Page text:
-- START --

Reads a text file with variable assignments. This is a simple convenience method that allows easy writing and loading of configuration text files. Experiments sometimes use configuration files when experimenters (who might not by Python programmers) need to set parameters without changing the code. The format is a plain text file with a variable assignment on each line, because it is meant to be written and changed by humans. These variables and their values are then accessible as a namedtuple.

Parameters:

filename (str | pathlib.Path) – path to the file to be read.

Returns:

a tuple containing the variables and values defined in the text file.

Return type:

(collections.namedtuple)

Example:

# assuming there is a file named 'example.txt' with the following content:
samplerate = 32000
pause_duration = 30
speeds = [60,120,180]
# call load_config to parse the file into a named tuple:
conf = load_config('example.txt')
conf.speeds
# Out: [60, 120, 180]

Filters

class slab.Filter(data, samplerate=None, fir='FIR')

Class for generating and manipulating filter banks and transfer functions. Filters can be finite impulse response (‘FIR’), impulse response (‘IR’), or transfer functions (‘TF’). FIR filters are applied using two-way filtering (see scipy.signal.filtfilt), which avoids adding group delays and is intended for high- and lowpass filters and the like. IR filters are applied using convolution (scipy.signal.fftconvolve) and are intended for long room impulse responses, binaural impulse responses and the like, where group delays are intended.

-- END --

Recorded information:
-- START --

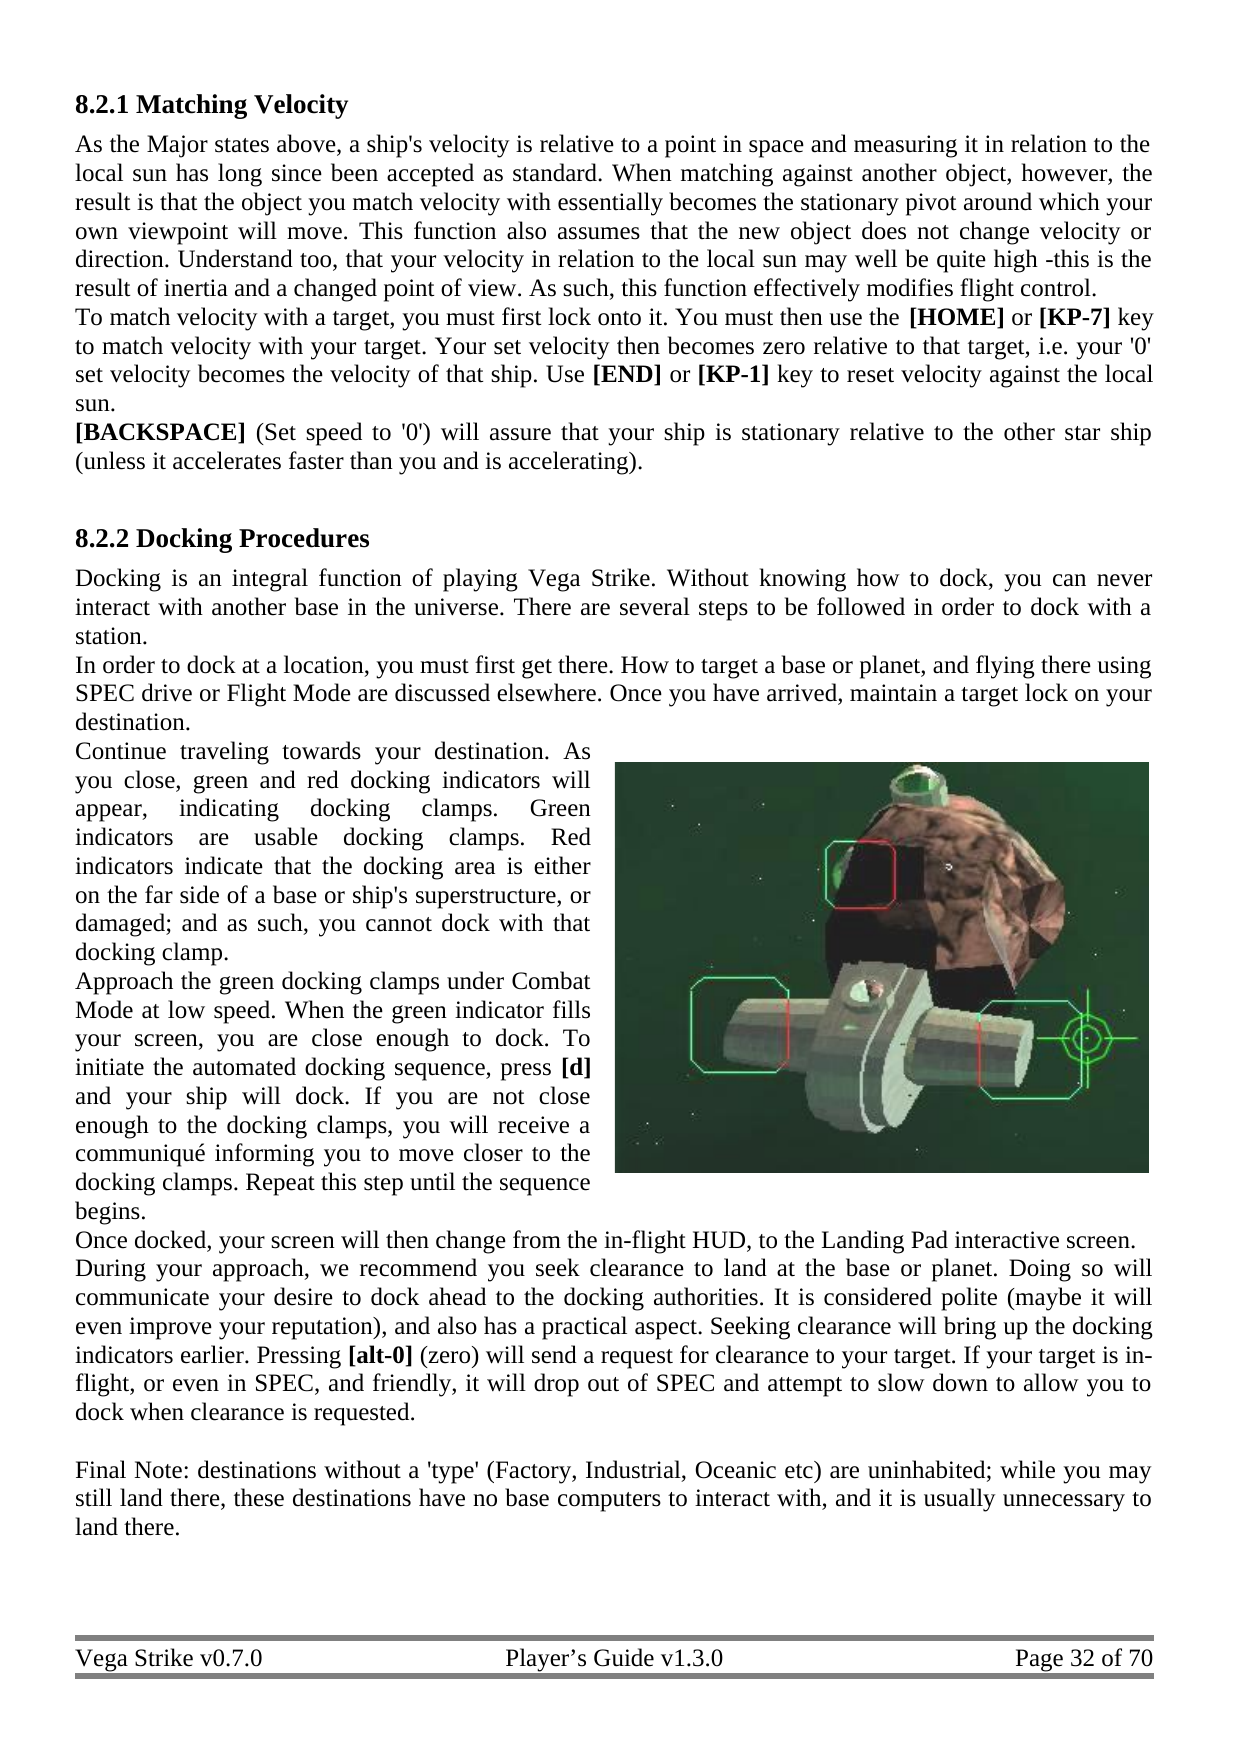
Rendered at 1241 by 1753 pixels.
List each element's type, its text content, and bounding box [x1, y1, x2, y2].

-- END --

Problem statement:
Pick up the slab documentation text after its final sentence and continue it. The listing is drawn from a separate source, unrelated to the slab documentation text.

Answer to this exercise:
Parameters:
  • data (numpy.ndarray | slab.Signal | list) – samples of the filter. If it is an array, the first dimension should represent the number of samples and the second one the number of channels. If it’s an object, it must have a .data attribute containing an array. If it’s a list, the elements can be arrays or objects. The output will be a multi-channel sound with each channel corresponding to an element of the list.

  • samplerate (int | None) – the samplerate of the sound. If None, use the default samplerate.

  • fir (str) – the kind of filter; options are ‘FIR’, ‘IR’, or ‘TF’.

.n_filters

number of filters in the object (overloads n_channels attribute in the parent Signal class)

.n_taps

the number of taps in a finite impulse response filter. Analogous to n_samples in a Signal.

.n_frequencies

the number of frequency bins in a Fourier filter. Analogous to n_samples in a Signal.

.frequencies

the frequency axis of a Fourier filter.

property n_filters

The number of filters in the bank.

property n_taps

The number of filter taps.

property n_frequencies

The number of frequency bins.

property frequencies

The frequency axis of the filter.

static band(kind='hp', frequency=100, gain=None, samplerate=None, length=1000, fir='FIR')

Generate simple passband or stopband filters, or filters with a transfer function defined by pairs of frequency and gain values.

Parameters:
  • kind – The type of filter to generate. Can be ‘lp’ (lowpass), ‘hp’ (highpass), ‘bp’ (bandpass) or ‘bs’ (bandstop/notch). If gain is specified the kind argument is ignored.

  • frequency (int | float | tuple | list) – For a low- or highpass filter, a single integer or float value must be given which is the filters edge frequency in Hz. a bandpass or -stop filter takes a tuple of two values which are the filters lower and upper edge frequencies. Given a list of values and a list of equal length as gain the resulting filter will have the specified gain at each frequency.

  • gain (None | list) – Must be None when generating an lowpass, highpass, bandpass or bandstop filter. For generating a custom filter, define a list of the same length as frequency with values between 1.0 (no suppression at that frequency) and 0.0 (maximal suppression at that frequency).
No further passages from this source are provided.